As the dust settles on the DeFi hack just a few weeks ago, another hack has hit the crypto industry. This time, a more traditional crypto exchange hack. According to a tweet sent out by the Japanese exchange Liquid, its hot wallets have been compromised in the last few hours. With this, about $80 million is hanging in the balance. For now, the exchange has suspended deposits and withdrawals while it investigates the breach.
The crypto-fiat exchange platform has been clear in its notice that it is the hot wallets that were compromised. This suggests that all the tokens in the cold wallets remain safe. It has further identified the hacker’s addresses.
The following assets had been transferred to hacker's following addresses (Further investigation to come):
BTC: 1Fx1bhbCwp5LU2gHxfRNiSHi1QSHwZLf7q
ETH/EWT: 0x5578840aae68682a9779623fa9e8714802b59946
TRX: TSpcue3bDfZNTP1CutrRrDxRPeEvWhuXbp
XRP: rfapBqj7rUkGju7oHTwBwhEyXgwkEM4yby— Liquid Global Official (@Liquid_Global) August 19, 2021
Although the exchange has not confirmed how much has been withdrawn to these addresses, reports indicate the addresses have standing balances of 107 BTC, 9,000,000 TRX, 11,000,000 XRP, and almost $60 million worth of ETH and ERC-20 tokens. With investigations currently ongoing, the team is expected to confirm the total withdrawal in the next few hours or days.
Liquid hacker(s) blacklisted
In support of Liquid and condemnation of the hacker, Kucoin has confirmed that it has blacklisted the identified addresses. This was confirmed by the exchange CEO shortly after the news of the breach was confirmed. Such swift action means that the hackers will be unable to transfer and spend the coins.
We are aware of the #LiquidGlobal security incident, and the hacker's addresses have been added to the blacklist of #KuCoin. Hope everything is OK. 🙏 https://t.co/IasscGItZH
— Johnny_KuCoin (@lyu_johnny) August 19, 2021
Speaking to CNF, John LaCour, founder and CTO of PhishLabs noted that the current trend is not surprising as hackers have continued their level of awareness and understanding of the various platforms in the space. He further highlighted the changing trend where hackers are able to identify potential weaknesses in different platforms.

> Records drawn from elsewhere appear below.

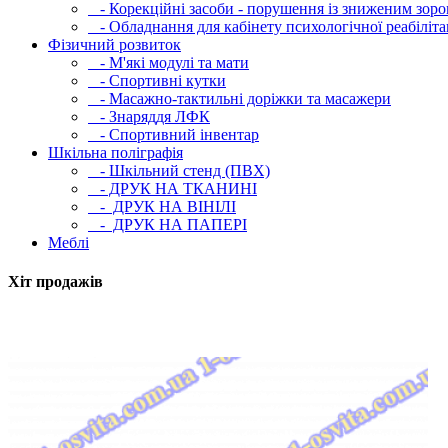
- Корекційні засоби - порушення із зниженим зоро
- Обладнання для кабінету психологічної реабілітац
Фізичний розвиток
- М'які модулi та мати
- Спортивні кутки
- Масажно-тактильні доріжки та масажери
- Знаряддя ЛФК
- Спортивний інвентар
Шкільна поліграфія
- Шкільний стенд (ПВХ)
- ДРУК НА ТКАНИНІ
- ДРУК НА ВІНІЛІ
- ДРУК НА ПАПЕРІ
Меблі
Хіт продажів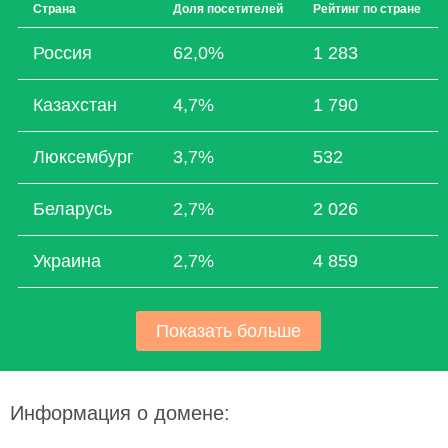
Страна
Доля посетителей
Рейтинг по стране
Россия
62,0%
1 283
Казахстан
4,7%
1 790
Люксембург
3,7%
532
Беларусь
2,7%
2 026
Украина
2,7%
4 859
Показать больше
Информация о домене: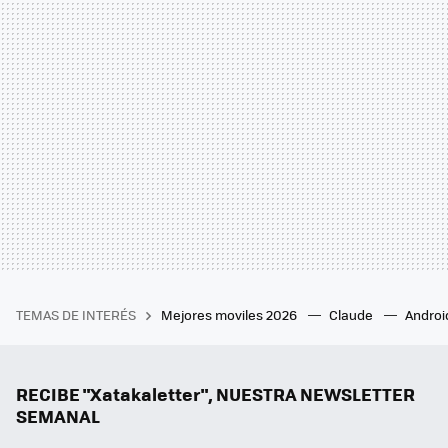
TEMAS DE INTERÉS
Mejores moviles 2026
Claude
Androi
RECIBE "Xatakaletter", NUESTRA NEWSLETTER
SEMANAL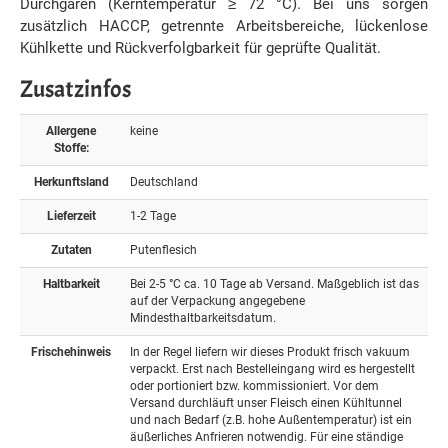
Durchgaren (Kerntemperatur ≥ 72 °C). Bei uns sorgen
zusätzlich HACCP, getrennte Arbeitsbereiche, lückenlose
Kühlkette und Rückverfolgbarkeit für geprüfte Qualität.
Zusatzinfos
Allergene
keine
Stoffe:
Herkunftsland
Deutschland
Lieferzeit
1-2 Tage
Zutaten
Putenflesich
Haltbarkeit
Bei 2-5 °C ca. 10 Tage ab Versand. Maßgeblich ist das
auf der Verpackung angegebene
Mindesthaltbarkeitsdatum.
Frischehinweis
In der Regel liefern wir dieses Produkt frisch vakuum
verpackt. Erst nach Bestelleingang wird es hergestellt
oder portioniert bzw. kommissioniert. Vor dem
Versand durchläuft unser Fleisch einen Kühltunnel
und nach Bedarf (z.B. hohe Außentemperatur) ist ein
äußerliches Anfrieren notwendig. Für eine ständige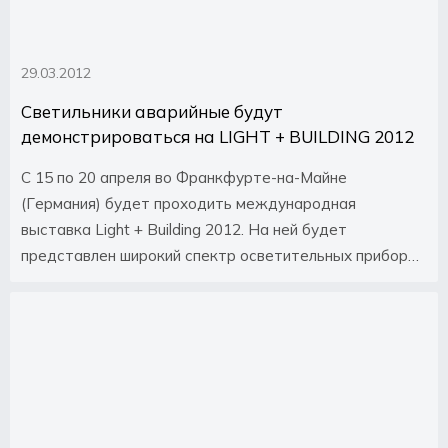
29.03.2012
Светильники аварийные будут
демонстрироваться на LIGHT + BUILDING 2012
С 15 по 20 апреля во Франкфурте-на-Майне
(Германия) будет проходить международная
выставка Light + Building 2012. На ней будет
представлен широкий спектр осветительных приборов
(бытовые, офисные, промышленные светильники,
светильники аварийные), электротехническая
продукция, системы автоматизации зданий.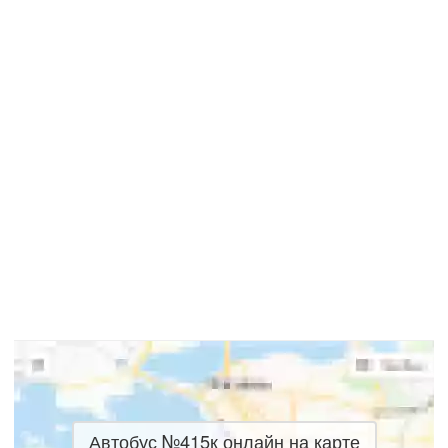
Автобус №415к онлайн на карте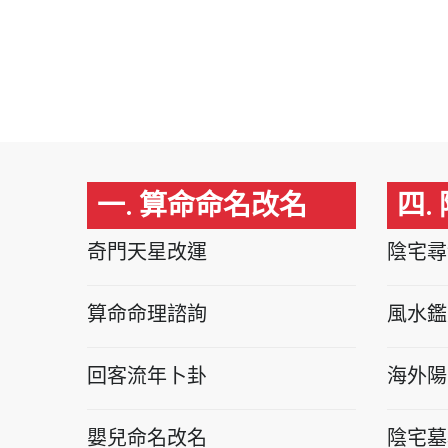
一. 算命命名改名
四.
奇門天星改運
陰宅尋
算命命理諮詢
風水鑑
回客流年卜卦
海外陽
嬰兒命名改名
陰宅墓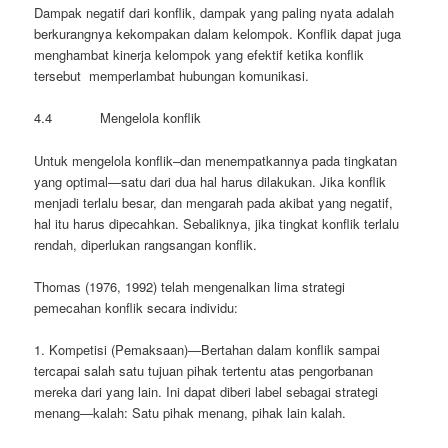
Dampak negatif dari konflik, dampak yang paling nyata adalah
berkurangnya kekompakan dalam kelompok. Konflik dapat juga
menghambat kinerja kelompok yang efektif ketika konflik
tersebut memperlambat hubungan komunikasi.
4.4 Mengelola konflik
Untuk mengelola konflik–dan menempatkannya pada tingkatan
yang optimal—satu dari dua hal harus dilakukan. Jika konflik
menjadi terlalu besar, dan mengarah pada akibat yang negatif,
hal itu harus dipecahkan. Sebaliknya, jika tingkat konflik terlalu
rendah, diperlukan rangsangan konflik.
Thomas (1976, 1992) telah mengenalkan lima strategi
pemecahan konflik secara individu:
1. Kompetisi (Pemaksaan)—Bertahan dalam konflik sampai
tercapai salah satu tujuan pihak tertentu atas pengorbanan
mereka dari yang lain. Ini dapat diberi label sebagai strategi
menang—kalah: Satu pihak menang, pihak lain kalah.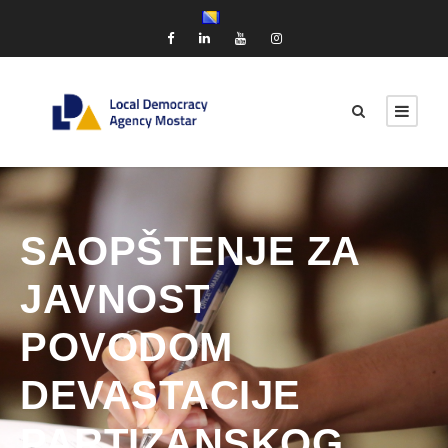
SAOPŠTENJE ZA
JAVNOST
POVODOM
DEVASTACIJE
PARTIZANSKOG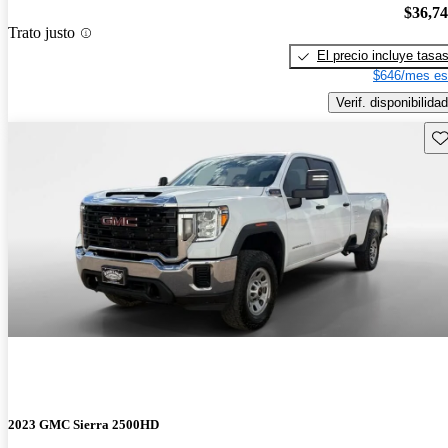
$36,7
Trato justo
El precio incluye tasa
$646/mes es
Verif. disponibilidad
Gu
2023 GMC Sierra 2500HD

Hackers previously used cryptocurrencies simply for ransomware payments, but now a number of things have changed. In leveraging cryptocurrency for ransomware payments, hackers have had to educate themselves on these systems, giving them a level of awareness and understanding of the various platforms in the space, the security controls they do or don’t have in place, and their potential weaknesses.